Dua Tahun Korban Kekerasan Seksual di Sikka Menanti Keadilan, Pelaku Masih Berkeliaran

Harapan kami sama keluarga, dia (pelaku) segera ditangkap. Bahkan rasanya bukan cuma ditangkap dan masuk penjara, kalau bisa dia dihukum mati saja atas apa yang sudah diperbuat kepada anak kami

Maumere, Ekorantt.com – Kasus dugaan kekerasan seksual terhadap seorang perempuan berinisial MS (22), warga Kecamatan Doreng, Kabupaten Sikka, NTT, belum menunjukkan titik terang sejak dilaporkan ke polisi pada 4 November 2024.

Terduga pelaku Genifansius Koli (38), yang merupakan paman korban justru berkeliaran dan dikabarkan kabur ke Kalimantan sejak keluarga melaporkan. Sementara korban dan keluarganya harus menanggung beban trauma yang mendalam.

Kasus ini dilaporkan ke Polres Sikka oleh Inesensia Ledo (57), yang merupakan keluarga korban maupun pelaku setelah ia mengetahui korban hamil.

Inesensia dan keluarga menilai lambannya penanganan kasus membuat pelaku berkeliaran di luar daerah tanpa mempertanggungjawabkan perbuatannya.

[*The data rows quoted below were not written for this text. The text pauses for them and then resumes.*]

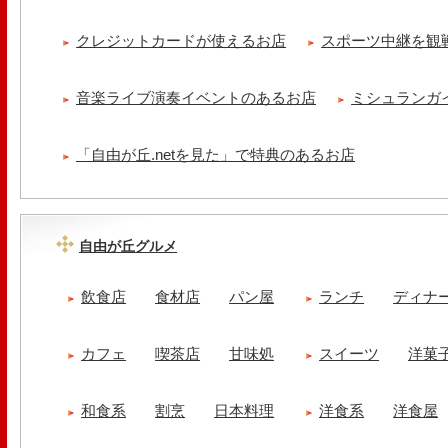
クレジットカードが使えるお店
スポーツ中継を観
音楽ライブ演奏イベントのあるお店
ミシュランガ
「自由が丘.netを見た」で特典のあるお店
自由が丘グルメ
飲食店
食材店
パン屋
ランチ
ディナ
カフェ
喫茶店
甘味処
スイーツ
洋菓
和食系
割烹
日本料理
洋食系
洋食屋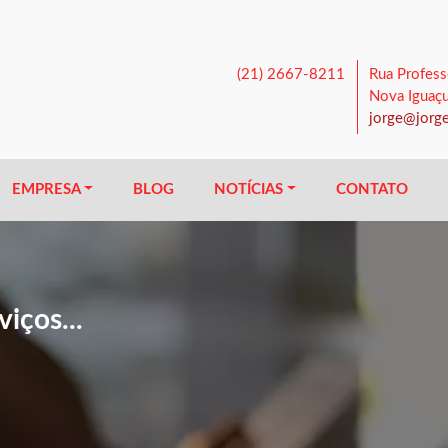
(21) 2667-8211
Rua Profess
Nova Iguaç
jorge@jorge
EMPRESA
BLOG
NOTÍCIAS
CONTATO
iços...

“Harapan kami sama keluarga, dia (pelaku) segera ditangkap. Bahkan rasanya bukan cuma ditangkap dan masuk penjara, kalau bisa dia dihukum mati saja atas apa yang sudah diperbuat kepada anak kami,” kata Inesensia kepada wartawan di Maumere Selasa, 14 Juli 2026.

Kejadian ini bermula pada Jumat pagi, 9 Maret 2024 saat korban tinggal menumpang di rumah pelaku. Pagi itu, rumah dalam keadaan sepi. Istri pelaku yang sedang hamil pergi berolahraga, sementara anak sulung pelaku sedang bersiap-siap berangkat ke sekolah.

Saat korban sedang sibuk membersihkan rumah, pelaku datang mendekat dan membujuk rayu berhubungan badan. Korban dengan tegas menolak ajakan pelaku.

“Saya tidak mau, tapi dia paksa dan mengancam saya. Dia sempat ambil pisau dan bilang, kau mau tidak? Kalau kau tidak mau ikuti kemauan saya, nanti orang tua kamu, bapak mama besar kamu semua saya bunuh, termasuk kamu,” kata MS dengan nada gemetar mengingat kejadian traumatis tersebut.

Dalam perasaan takut dan demi keselamatan nyawa keluarganya, korban terpaksa tunduk. Pelaku yang merupakan adik kandung dari ayah korban (bapak kecil) tersebut lantas melakukan aksi bejat.

Rasa trauma korban tidak berhenti di situ. Beberapa bulan kemudian, ia menyadari bahwa dirinya sudah hamil. Ketika korban memberitahukan perihal kehamilannya, pelaku justru lepas tangan dan kembali mengancam korban agar melimpahkan kesalahan kepada orang lain.

“Nanti kalau kau hamil, kau jangan bilang saya. Kau bilang orang lain saja,” ujar MS meniru ungkapan pelaku saat itu.

Karena diselimuti rasa takut yang luar biasa akibat ancaman pembunuhan, MS memilih bungkam dan menyembunyikan kehamilannya rapat-rapat. Kebohongan itu akhirnya runtuh ketika Inesensia mencurigai perubahan fisik korban yang semakin membesar.

Setelah didesak, korban akhirnya menangis dan menceritakan seluruh petaka yang menimpanya. Namun malang, sesaat sebelum rahasia ini terbongkar dan korban melahirkan pada November 2024, pelaku melarikan diri ke Kalimantan.

Keluarga korban kini mencari keadilan dan mendesak jajaran Polres Sikka untuk segera berkoordinasi dengan kepolisian di Kalimantan guna melacak keberadaan terduga pelaku Genifansius.

Kini keluarga menanti langkah nyata dan tegas dari aparat penegak hukum agar ada keadilan bagi korban.